WHAT IS REQUIRED:
Find and copy each line of the records where the string "boots" shows up.

SUPPLIED DATA:
^^^^

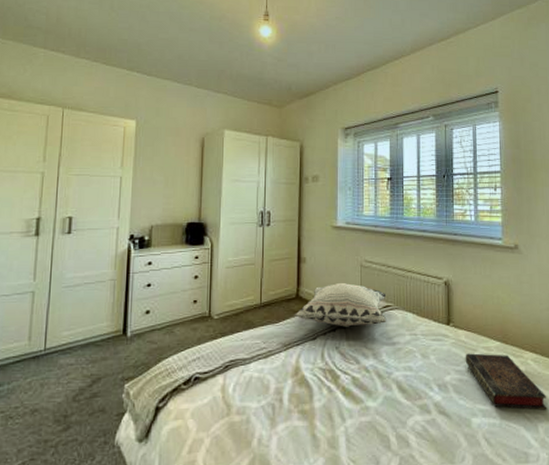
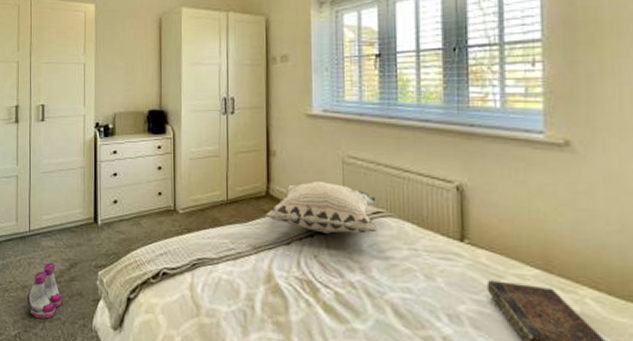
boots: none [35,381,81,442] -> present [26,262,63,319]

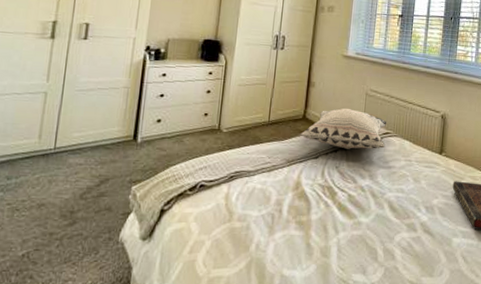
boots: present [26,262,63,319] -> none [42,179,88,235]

^^^^

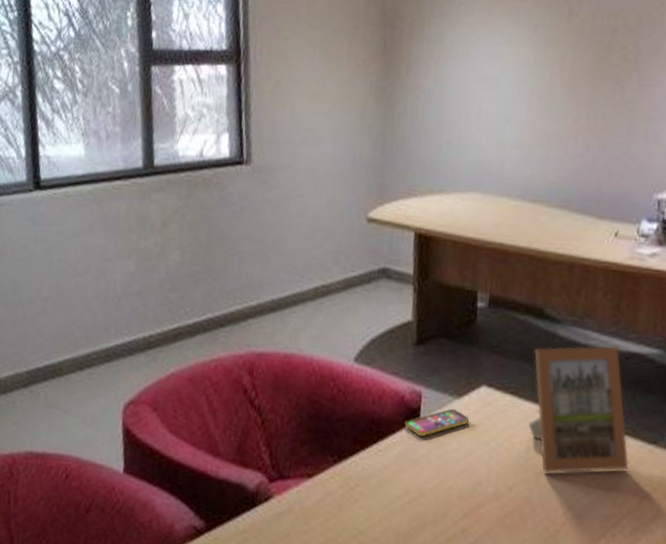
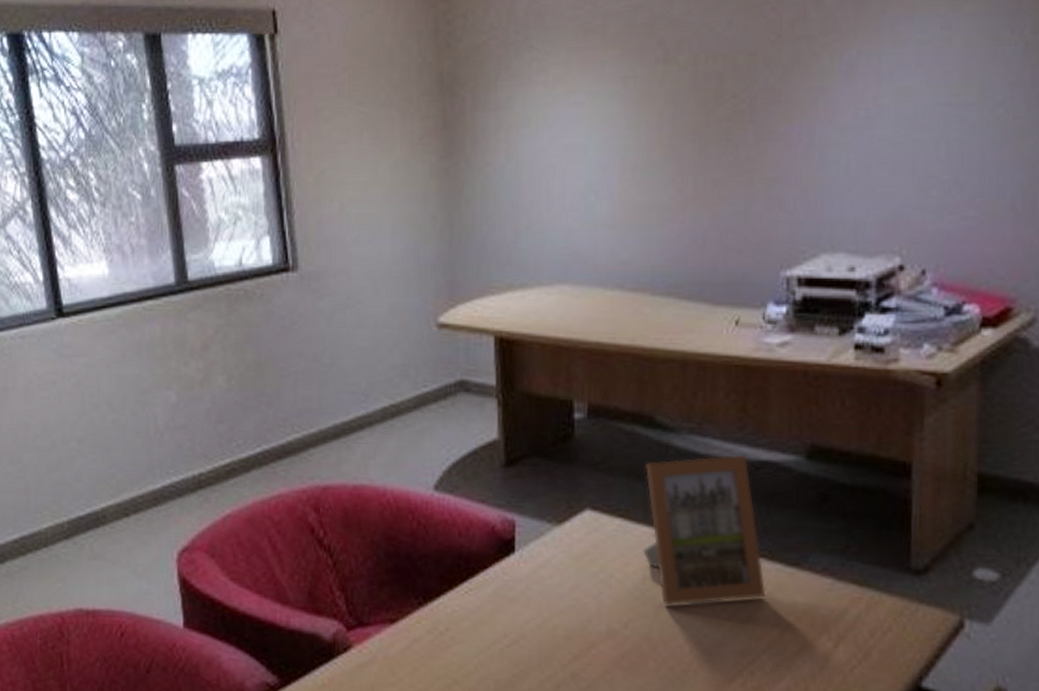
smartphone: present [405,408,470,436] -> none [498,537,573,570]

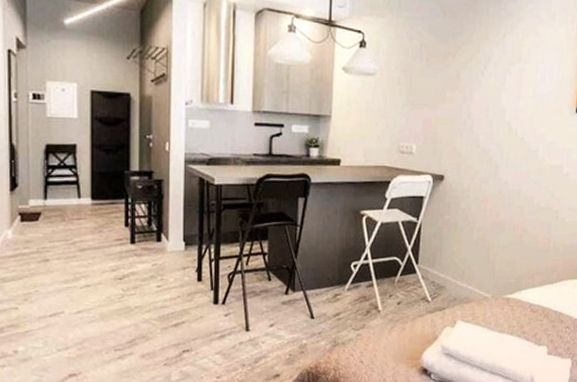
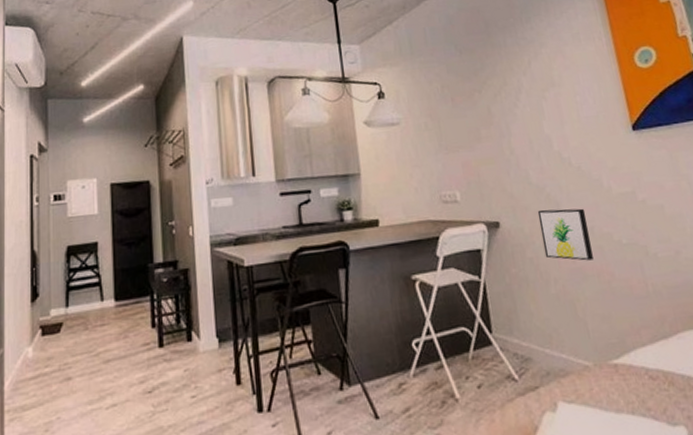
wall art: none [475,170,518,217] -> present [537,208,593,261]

^^^^

RESULT:
boots: none [35,381,81,442] -> present [26,262,63,319]
boots: present [26,262,63,319] -> none [42,179,88,235]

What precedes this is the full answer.